In keeping the target federal funds rate at 6.5 percent, the Federal Open Market Committee, which sets monetary policy for the Fed, acknowledged in a news release that slower growth in consumer spending is leading the economy toward more moderate, sustainable growth. Rapid increases in productivity are also helping the economy grow while allowing businesses to hold down costs and prices.
There might be more than one FOMC member that perhaps wanted to go to that neutral assessment of risk an admission that the Fed wouldn't raise rates anytime soon, said Kenneth Mayland of ClearView Economics in Cleveland. The wording of the news release is a concession to that.
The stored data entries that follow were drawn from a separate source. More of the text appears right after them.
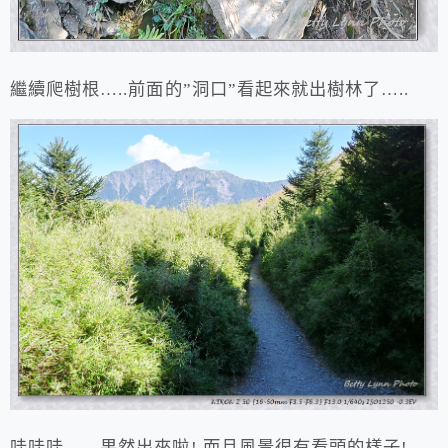
繼續爬樹根…..前面的”洞口”看起來就出樹林了…..
哇哇哇……果然出來啦! 而且風景很有看頭的樣子!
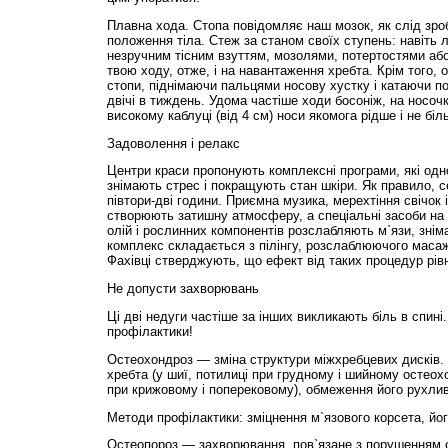
Плавна хода. Стопа повідомляє наш мозок, як слід зроб
положення тіла. Стеж за станом своїх ступень: навіть л
незручним тісним взуттям, мозолями, потертостями аб
твою ходу, отже, і на навантаження хребта. Крім того, 
стопи, піднімаючи пальцями носову хустку і катаючи по
двічі в тиждень. Удома частіше ходи босоніж, на носочк
високому каблуці (від 4 см) носи якомога рідше і не біл
Задоволення і релакс
Центри краси пропонують комплексні програми, які од
знімають стрес і покращують стан шкіри. Як правило, се
півтори-дві години. Приємна музика, мерехтіння свічок 
створюють затишну атмосферу, а спеціальні засоби на
олій і рослинних компонентів розслабляють м`язи, зніма
комплекс складається з пілінгу, розслаблюючого масаж
Фахівці стверджують, що ефект від таких процедур рівн
Не допусти захворювань
Ці дві недуги частіше за інших викликають біль в спині
профілактики!
Остеохондроз — зміна структури міжхребцевих дисків. 
хребта (у шиї, потилиці при грудному і шийному остеохо
при крижовому і поперековому), обмеження його рухливо
Методи профілактики: зміцнення м`язового корсета, йог
Остеопороз — захворювання, пов`язане з порушенням о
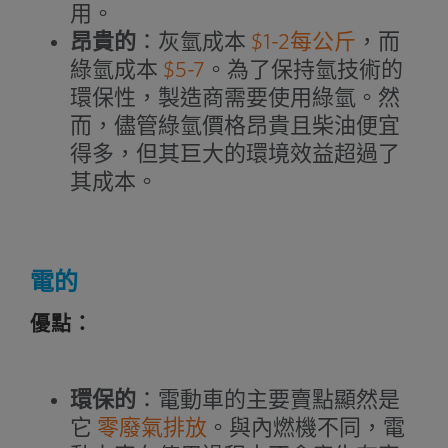
用。
昂貴的
：灰氫成本
$1-2每公斤
，而
綠氫成本
$5-7
。為了保持氫技術的
環保性，製造商需要使用綠氫。然
而，儘管綠氫價格昂貴且柴油便宜
得多，但其巨大的環境效益超過了
其成本。
電的
優點：
環保的
：電動車的主要賣點顯然是
它
零廢氣排放
。與內燃機不同，電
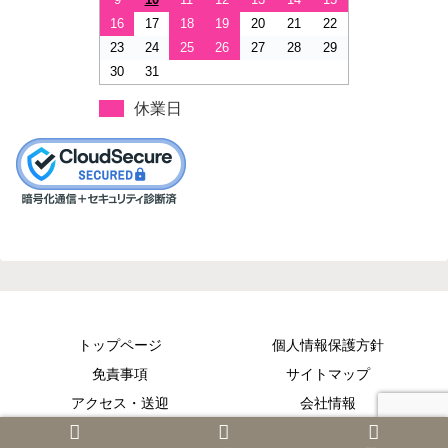
16
17
18
19
20
21
22
23
24
25
26
27
28
29
30
31
休業日
トップページ
個人情報保護方針
免責事項
サイトマップ
アクセス・送迎
会社情報
Copyright © 2015-2026 【湘南村岡不動産】 All Rights Reserved.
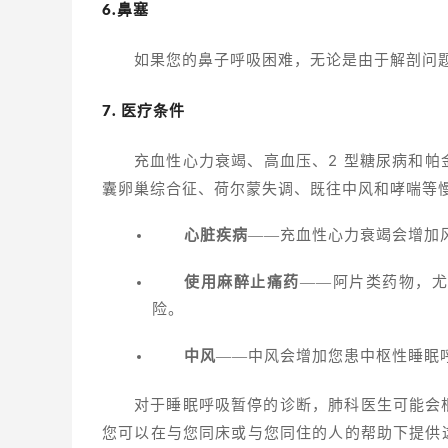
6.鼻塞
如果您的鼻子呼吸困难，无论是由于解剖问
7. 医疗条件
充血性心力衰竭、高血压、2 型糖尿病和
囊卵巢综合征、荷尔蒙失调、
既往中风和哮喘等
心脏疾病
——充血性心力衰竭会增加
使用麻醉止痛药
——阿片类药物，
险。
中风
——中风会增加您患中枢性睡眠
对于睡眠呼吸暂停的诊断，
肺科医生
可能会
您可以在与您同床或与您同住的人的帮助下提供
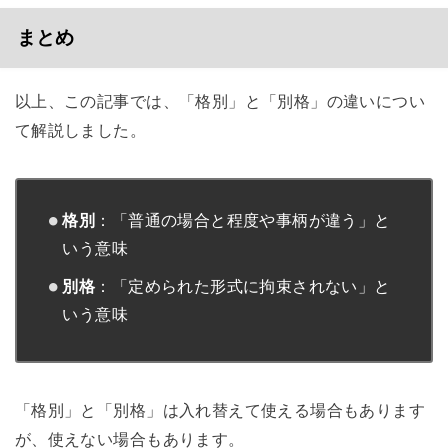
まとめ
以上、この記事では、「格別」と「別格」の違いについ
て解説しました。
格別
：「普通の場合と程度や事柄が違う」と
いう意味
別格
：「定められた形式に拘束されない」と
いう意味
「格別」と「別格」は入れ替えて使える場合もあります
が、使えない場合もあります。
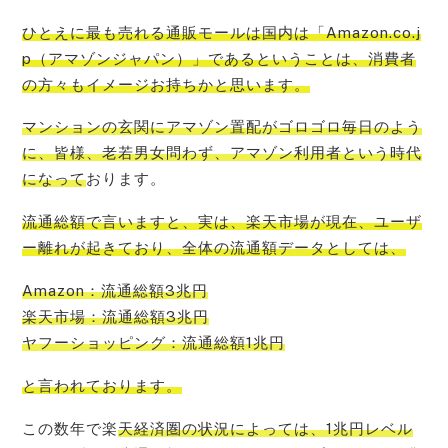
ひとえに
最も売れる通販モールは国内は「Amazon.co.j
p（アマゾンジャパン）」である
ということは、消費者
の方々もイメージお持ちかと思います。
マンションの玄関にアマゾン置配がゴロゴロ毎日のよう
に、皆様、老若男女問わず、アマゾン利用者という時代
になって
おります。
流通総額で言いますと、
実は、楽天市場が現在、ユーザ
ー離れが起きており
、全体の流通額データとしては、
Amazon：流通総額3兆円
楽天市場：流通総額3兆円
ヤフーショッピング：流通総額1兆円
と言われております。
この数年で楽
天経済圏の状況によっては、1兆円レベル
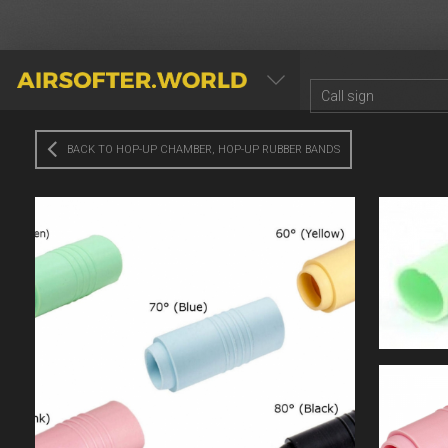
AIRSOFTER.WORLD
BACK TO HOP-UP CHAMBER, HOP-UP RUBBER BANDS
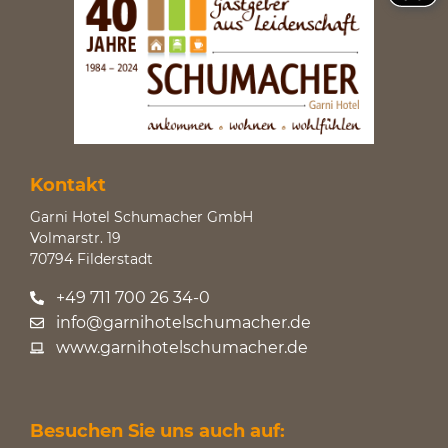
Kontakt
Garni Hotel Schumacher GmbH
Volmarstr. 19
70794 Filderstadt
+49 711 700 26 34-0
info@garnihotelschumacher.de
www.garnihotelschumacher.de
Besuchen Sie uns auch auf:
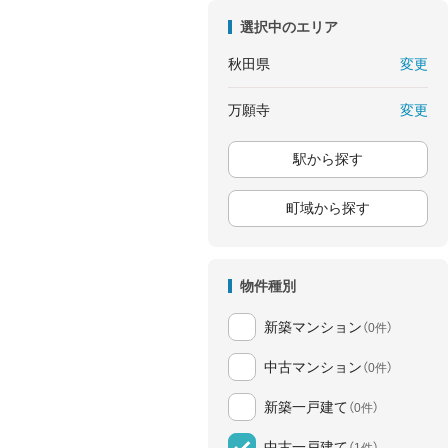
選択中のエリア
変更
秋田県
変更
万願寺
駅から探す
町域から探す
物件種別
新築マンション
（0件）
中古マンション
（0件）
新築一戸建て
（0件）
中古一戸建て
（1件）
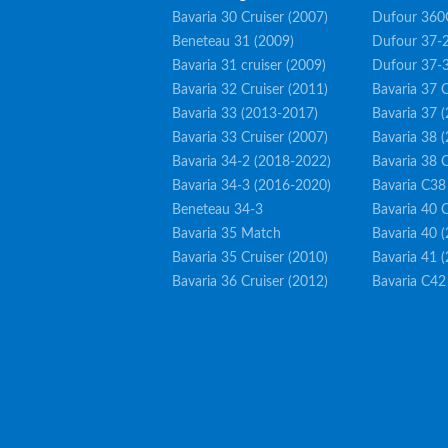
Bavaria 30 Cruiser (2007)
Dufour 360
Beneteau 31 (2009)
Dufour 37-2
Bavaria 31 cruiser (2009)
Dufour 37-
Bavaria 32 Cruiser (2011)
Bavaria 37 C
Bavaria 33 (2013-2017)
Bavaria 37 
Bavaria 33 Cruiser (2007)
Bavaria 38 
Bavaria 34-2 (2018-2022)
Bavaria 38 C
Bavaria 34-3 (2016-2020)
Bavaria C38
Beneteau 34-3
Bavaria 40 C
Bavaria 35 Match
Bavaria 40 
Bavaria 35 Cruiser (2010)
Bavaria 41 
Bavaria 36 Cruiser (2012)
Bavaria C42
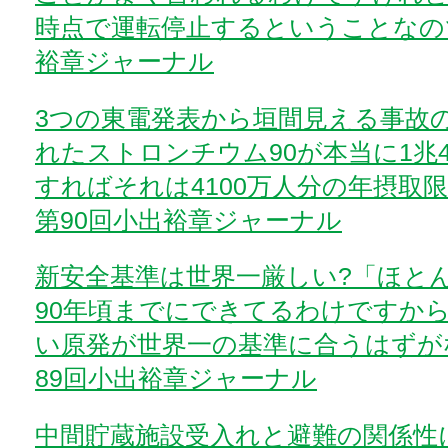
時点で運転停止するということなの
裕章ジャーナル
3つの東電発表から垣間見える事故
れたストロンチウム90が本当に1兆4
すればそれは4100万人分の年摂取
第90回小出裕章ジャーナル
新安全基準は世界一厳しい?「ほと
90年頃までにできてるわけですか
い原発が世界一の基準に合うはずが
89回小出裕章ジャーナル
中間貯蔵施設受入れと避難の関係性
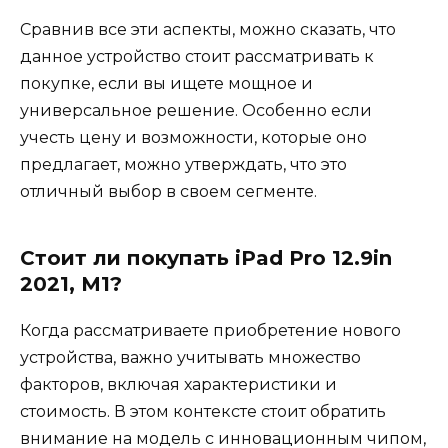
Сравнив все эти аспекты, можно сказать, что
данное устройство стоит рассматривать к
покупке, если вы ищете мощное и
универсальное решение. Особенно если
учесть цену и возможности, которые оно
предлагает, можно утверждать, что это
отличный выбор в своем сегменте.
Стоит ли покупать iPad Pro 12.9in
2021, M1?
Когда рассматриваете приобретение нового
устройства, важно учитывать множество
факторов, включая характеристики и
стоимость. В этом контексте стоит обратить
внимание на модель с инновационным чипом,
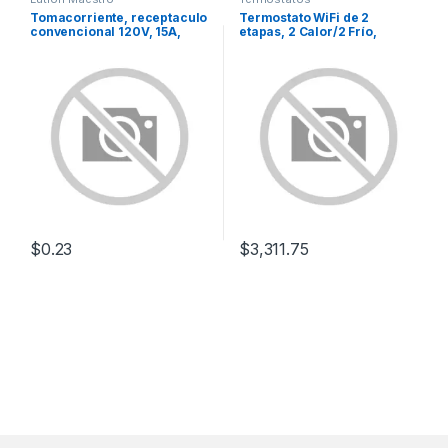
Tomacorriente, receptaculo
Termostato WiFi de 2
convencional 120V, 15A,
etapas, 2 Calor/2 Frío,
color negro.
Programable, Inteligente T6
PRO
$
0.23
$
3,311.75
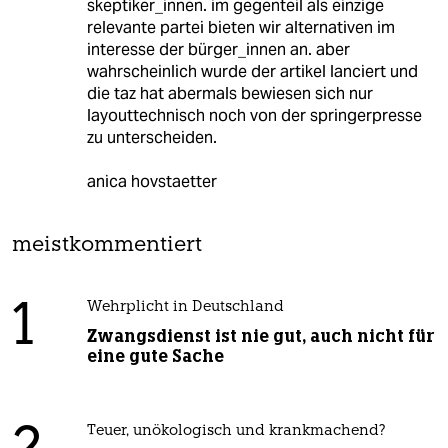
skeptiker_innen. im gegenteil als einzige
relevante partei bieten wir alternativen im
interesse der bürger_innen an. aber
wahrscheinlich wurde der artikel lanciert und
die taz hat abermals bewiesen sich nur
layouttechnisch noch von der springerpresse
zu unterscheiden.
anica hovstaetter
meistkommentiert
1
Wehrplicht in Deutschland
Zwangsdienst ist nie gut, auch nicht für
eine gute Sache
Teuer, unökologisch und krankmachend?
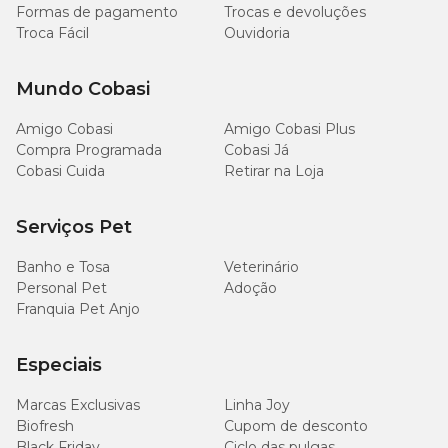
Formas de pagamento
Trocas e devoluções
Troca Fácil
Ouvidoria
Mundo Cobasi
Amigo Cobasi
Amigo Cobasi Plus
Compra Programada
Cobasi Já
Cobasi Cuida
Retirar na Loja
Serviços Pet
Banho e Tosa
Veterinário
Personal Pet
Adoção
Franquia Pet Anjo
Especiais
Marcas Exclusivas
Linha Joy
Biofresh
Cupom de desconto
Black Friday
Ciclo das pulgas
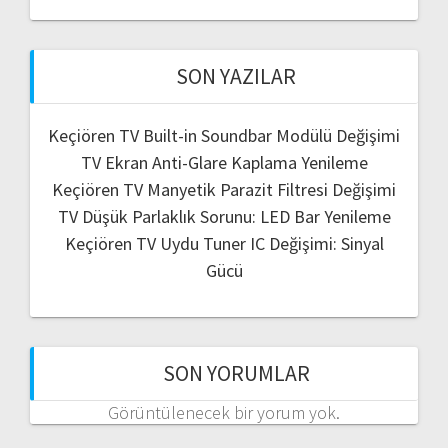
SON YAZILAR
Keçiören TV Built-in Soundbar Modülü Değişimi
TV Ekran Anti-Glare Kaplama Yenileme
Keçiören TV Manyetik Parazit Filtresi Değişimi
TV Düşük Parlaklık Sorunu: LED Bar Yenileme
Keçiören TV Uydu Tuner IC Değişimi: Sinyal
Gücü
SON YORUMLAR
Görüntülenecek bir yorum yok.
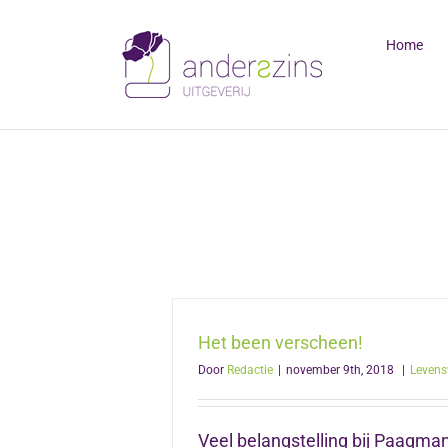
Ga
naar
Home
inhoud
Het been verscheen!
Door
Redactie
|
november 9th, 2018
|
Levens
Veel belangstelling bij Paagma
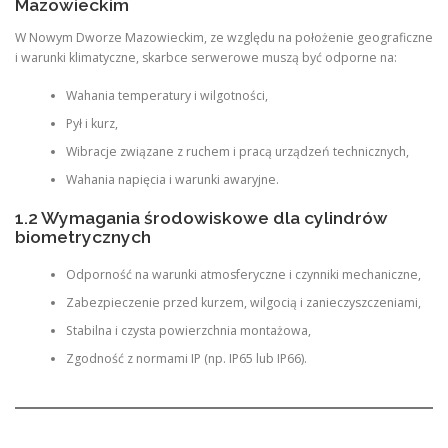
Mazowieckim
W Nowym Dworze Mazowieckim, ze względu na położenie geograficzne
i warunki klimatyczne, skarbce serwerowe muszą być odporne na:
Wahania temperatury i wilgotności,
Pył i kurz,
Wibracje związane z ruchem i pracą urządzeń technicznych,
Wahania napięcia i warunki awaryjne.
1.2 Wymagania środowiskowe dla cylindrów
biometrycznych
Odporność na warunki atmosferyczne i czynniki mechaniczne,
Zabezpieczenie przed kurzem, wilgocią i zanieczyszczeniami,
Stabilna i czysta powierzchnia montażowa,
Zgodność z normami IP (np. IP65 lub IP66).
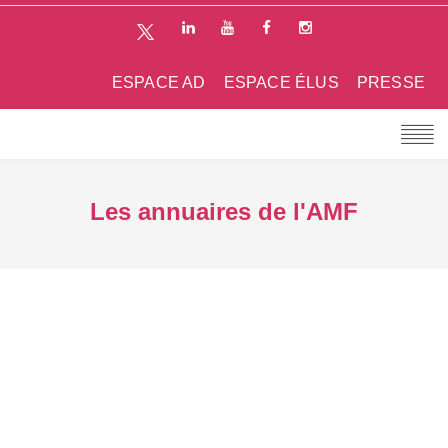
ESPACE AD
ESPACE ÉLUS
PRESSE
Les annuaires de l'AMF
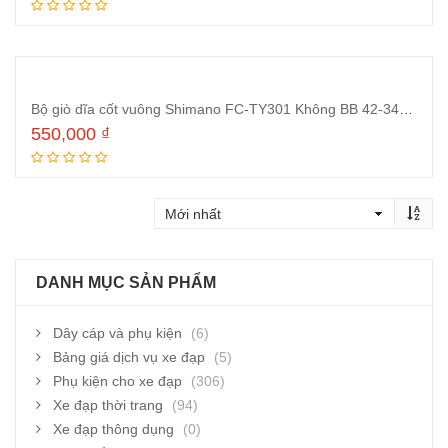
Thêm vào giỏ hàng
Bộ giò dĩa cốt vuông Shimano FC-TY301 Không BB 42-34-24T dài 170mm
550,000
₫
Thêm vào giỏ hàng
DANH MỤC SẢN PHẨM
Dây cáp và phụ kiện
(6)
Bảng giá dịch vụ xe đạp
(5)
Phụ kiện cho xe đạp
(306)
Xe đạp thời trang
(94)
Xe đạp thông dụng
(0)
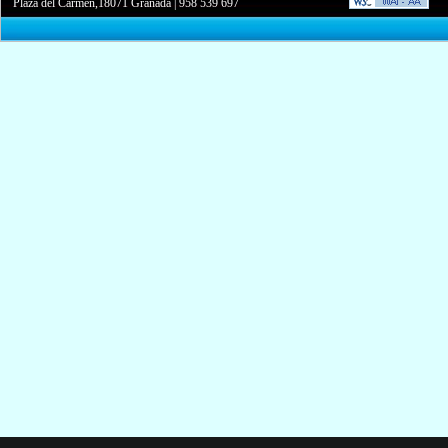
Plaza del Carmen,18071 Granada
|
958 539 697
The Fed added that consumer spending remains strong and labor markets are tight, setting up a scenario that might ignite inflation an indication the Fed is biased toward raising interest rates in the near future.
Economist Gregory Hess of Oberlin College said the Fed is kind of stuck in the middle. Having pushed through six rate hikes in the past 15 months, the Fed has pointed itself at an inflation target. The Fed has to stay on that course for a while, or the market won't believe the Fed's statements.
Mr. Mayland thinks the next move on interest rates might well be down. The Fed raised rates a half percentage point in May, and the effect of that might not be seen until early next year.
Because of the presidential election, the Fed is unlikely to change rates at its Oct. 3 or Nov. 15 meetings, Mr. Sohn said. A move is also unlikely at the Dec. 19 meeting, coming so close to a change in administrations.